Redbox Key Financials (Company Filings)

Movie rentals were a great business a decade ago, when it was the bulk of business for a name like Netflix (NFLX). Since then however, Netflix has pivoted to streaming, and the likes of Amazon (AMZN), Apple (AAPL), and others have poured billions into new and old content. Every month that goes by just adds more consumers to the overall streaming space, with the number of people out there relying on DVD and Blu-Ray disc rentals heading lower.

If the large losses and cash burn weren’t enough to get you worried, perhaps the balance sheet at Redbox will. According to the most recent 10-Q filing, total assets were a little more than $361 million as of March 31st. However, just over 70% of that was actually in either the goodwill or intangible asset categories.
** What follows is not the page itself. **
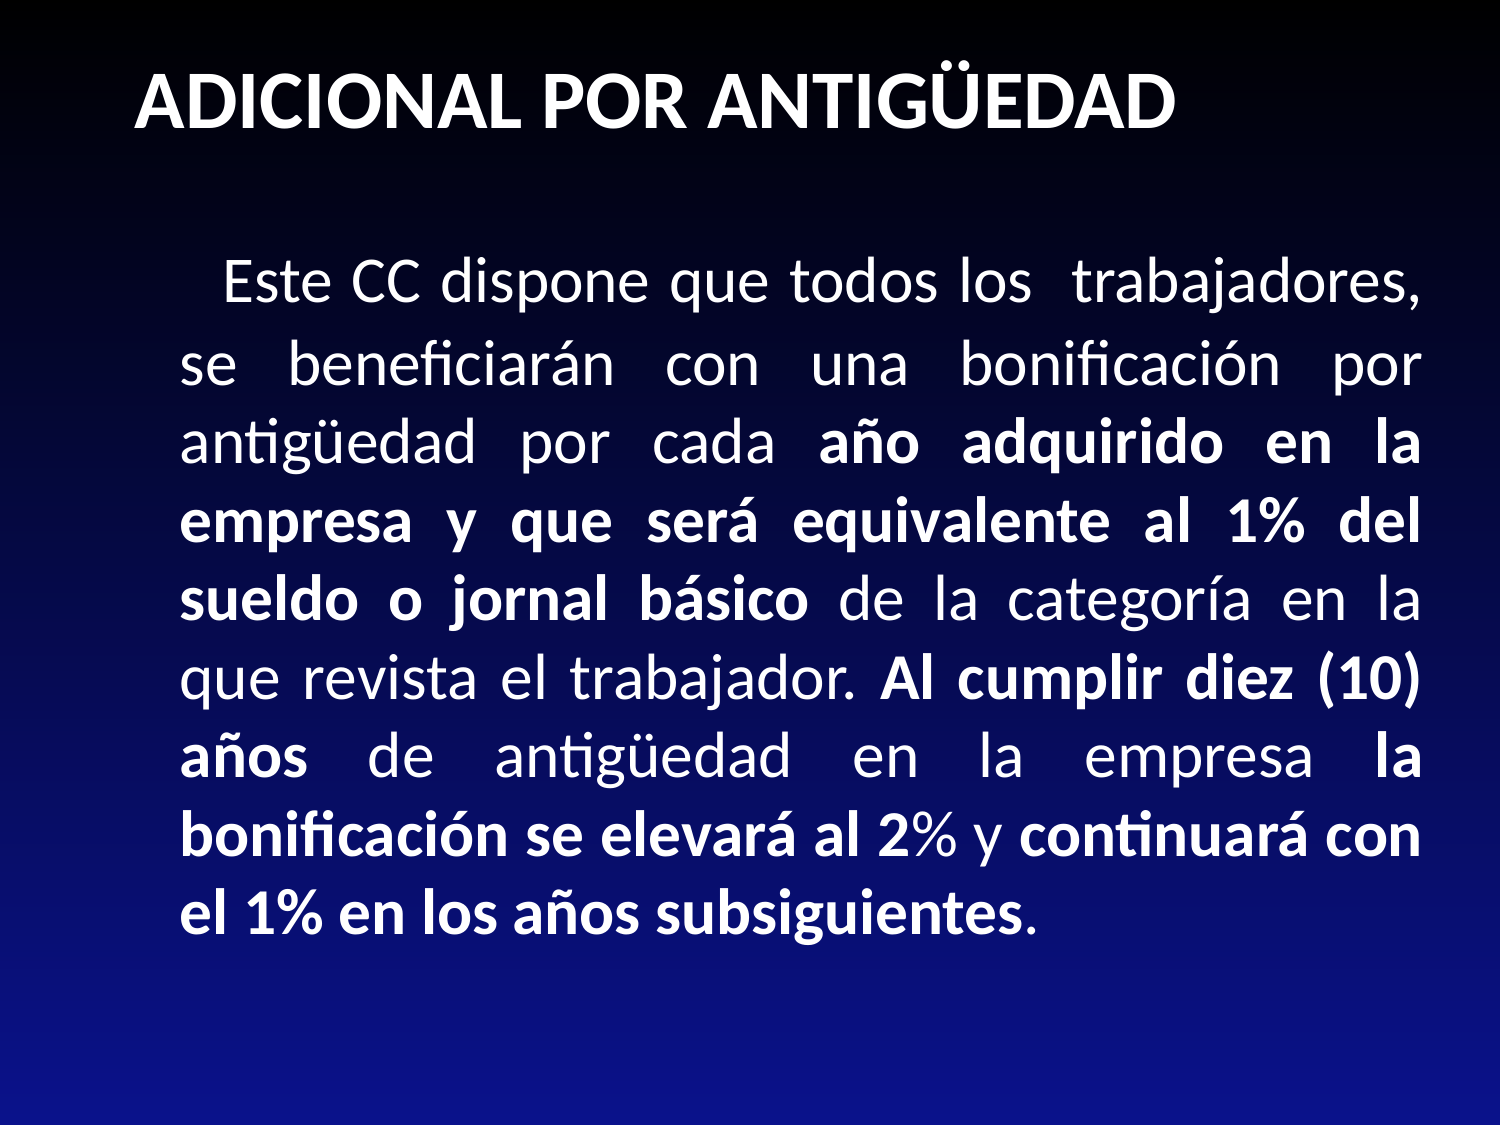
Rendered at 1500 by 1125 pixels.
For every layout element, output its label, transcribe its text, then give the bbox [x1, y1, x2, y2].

title ADICIONAL POR ANTIGÜEDAD [0, 44, 1351, 233]
list Este CC dispone que todos los trabajadores, se beneficiarán con una bonificación por antigüedad por cada año adquirido en la empresa y que será equivalente al 1% del sueldo o jornal básico de la categoría en la que revista el trabajador. Al cumplir diez (10) años de antigüedad en la empresa la bonificación se elevará al 2% y continuará con el 1% en los años subsiguientes. [124, 211, 1424, 955]
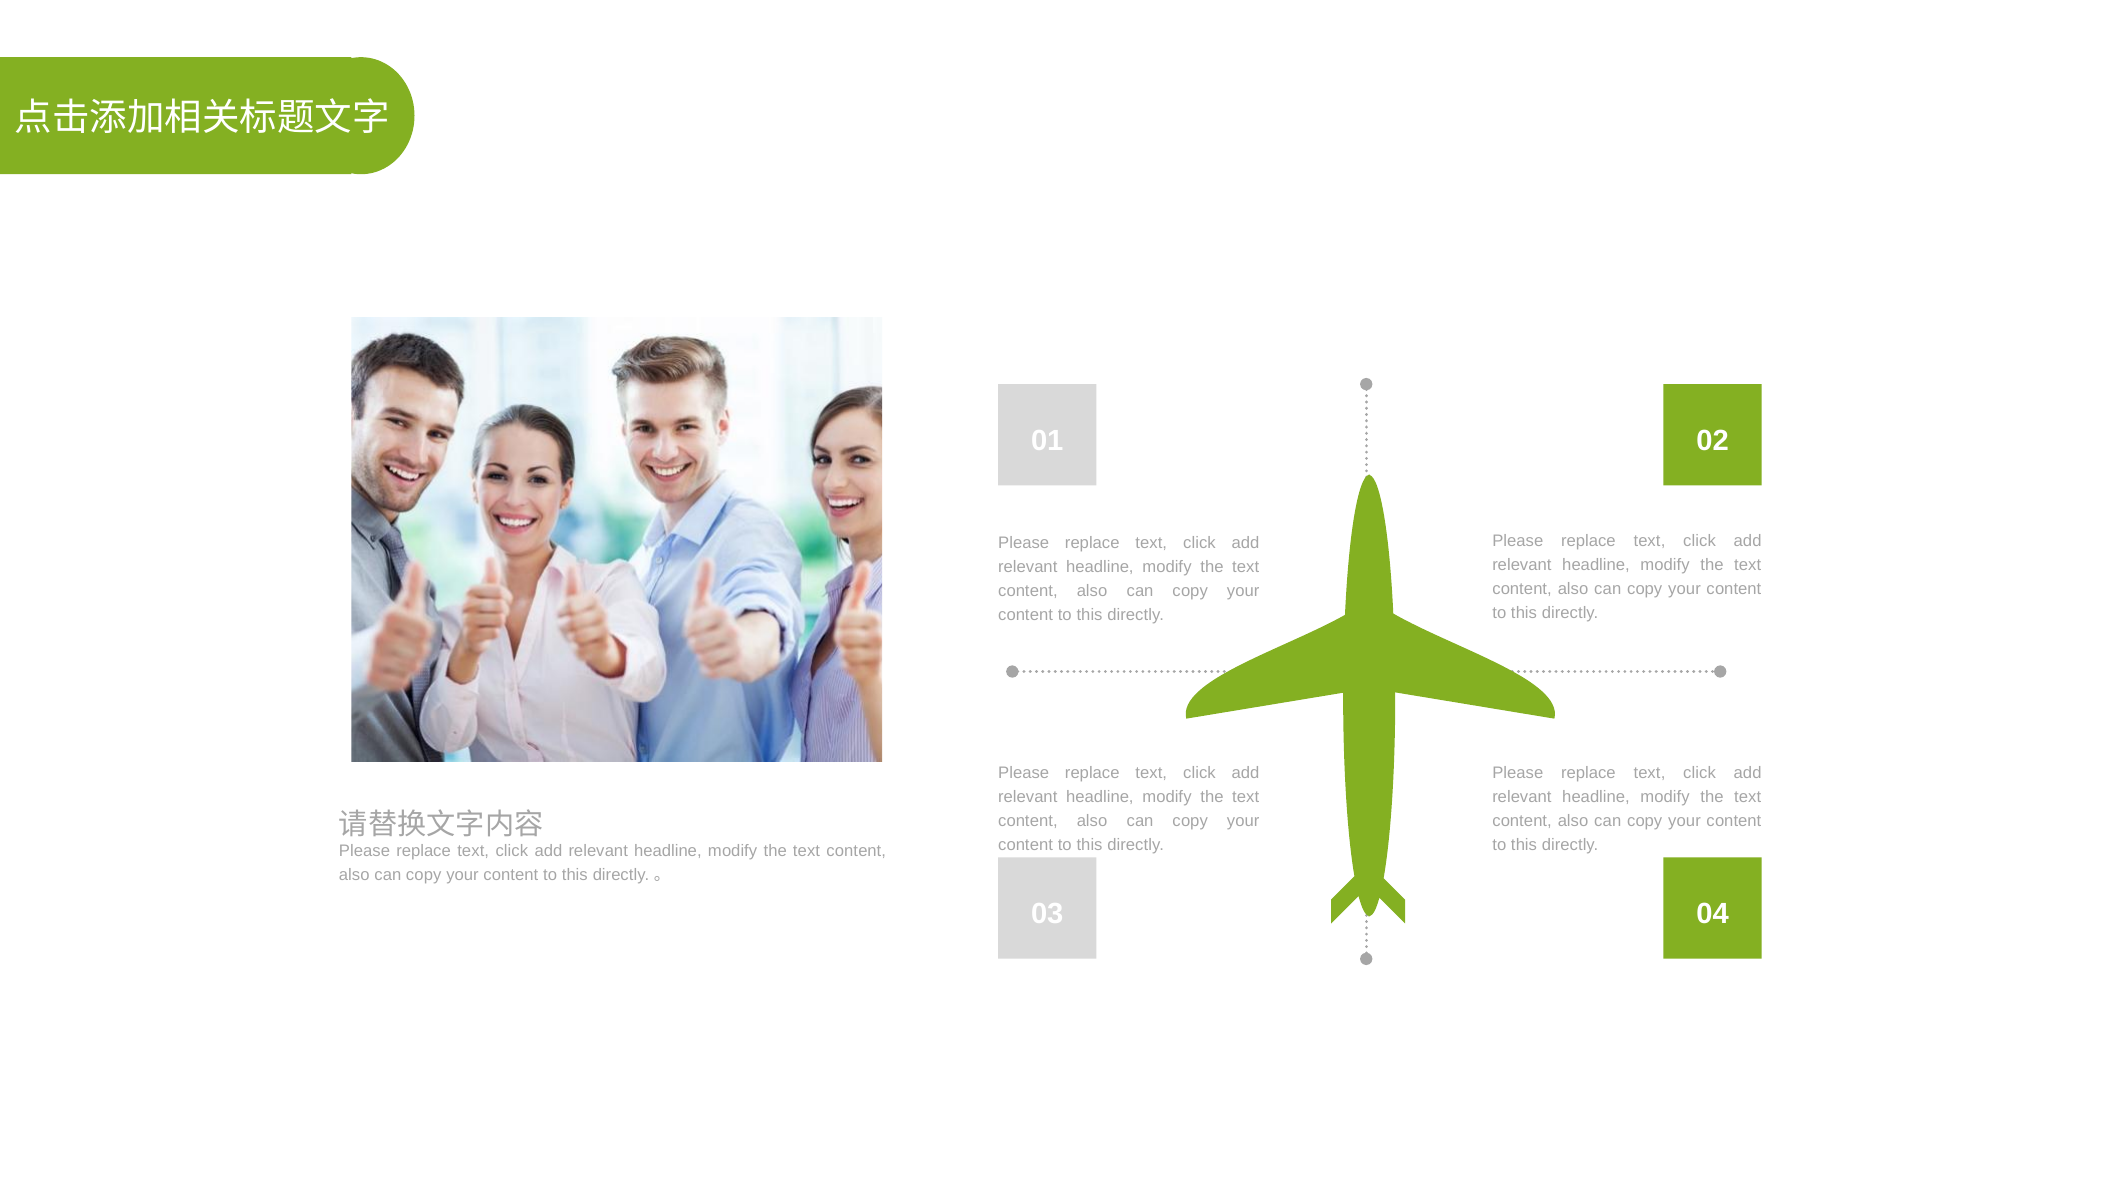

The company reported cash of less than $14 million, while total debt was almost $343 million. As the financial situation continues to weaken and global interest rates rise, borrowing costs will only increase, further hurting the bottom line and cash flow situation. Bankruptcy may be an option in the long run if the merger doesn’t go through.

In the end, investors in Redbox Entertainment should use rallies like the one seen on Monday to sell the stock. The company is currently under a merger agreement that values the stock at less than $1 per share, implying massive downside from here. Even if the deal doesn’t go through, however, this is a business showing huge revenue declines, large losses, and significant cash burn. Redbox may be a favorite of the Reddit crowd currently, but like AMC (AMC), GameStop (GME), and others before it, shares will likely return to a more appropriate valuation that’s well below where we are today.